Improving the Sample Efficiency of Prompt Tuning with Domain Adaptation
This work addresses the sample inefficiency of prompt tuning for NLP practitioners, offering a domain adaptation approach that enhances transferability and performance in data-scarce scenarios.
The paper tackled the problem of prompt tuning requiring large datasets by proposing a domain adaptation method called OPTIMA, which uses unlabeled target domain data during pretraining to regularize decision boundaries, resulting in significantly improved sample efficiency and outperforming full-model tuning in few-shot settings.
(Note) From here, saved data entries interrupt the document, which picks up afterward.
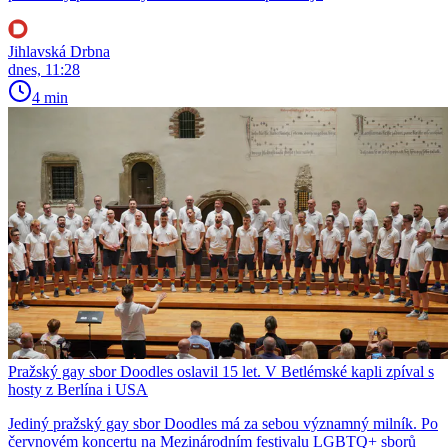
Jihlavská Drbna
dnes, 11:28
4 min
Pražský gay sbor Doodles oslavil 15 let. V Betlémské kapli zpíval s
hosty z Berlína i USA
Jediný pražský gay sbor Doodles má za sebou významný milník. Po
červnovém koncertu na Mezinárodním festivalu LGBTQ+ sborů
Prompt tuning, or the conditioning of a frozen pretrained language model (PLM) with soft prompts learned from data, has demonstrated impressive performance on a wide range of NLP tasks. However, prompt tuning requires a large training dataset to be effective and is outperformed by finetuning the entire PLM in data-scarce regimes. Previous work (Gu et al., 2022, Vu et al., 2022) proposed to transfer soft prompts pretrained on the source domain to the target domain. In this paper, we explore domain adaptation for prompt tuning, a problem setting where unlabeled data from the target domain are available during pretraining. We propose bOosting Prompt TunIng with doMain Adaptation (OPTIMA), which regularizes the decision boundary to be smooth around regions where source and target data distributions are similar. Extensive experiments demonstrate that OPTIMA significantly enhances the transferability and sample-efficiency of prompt tuning compared to strong baselines. Moreover, in few-shot settings, OPTIMA exceeds full-model tuning by a large margin.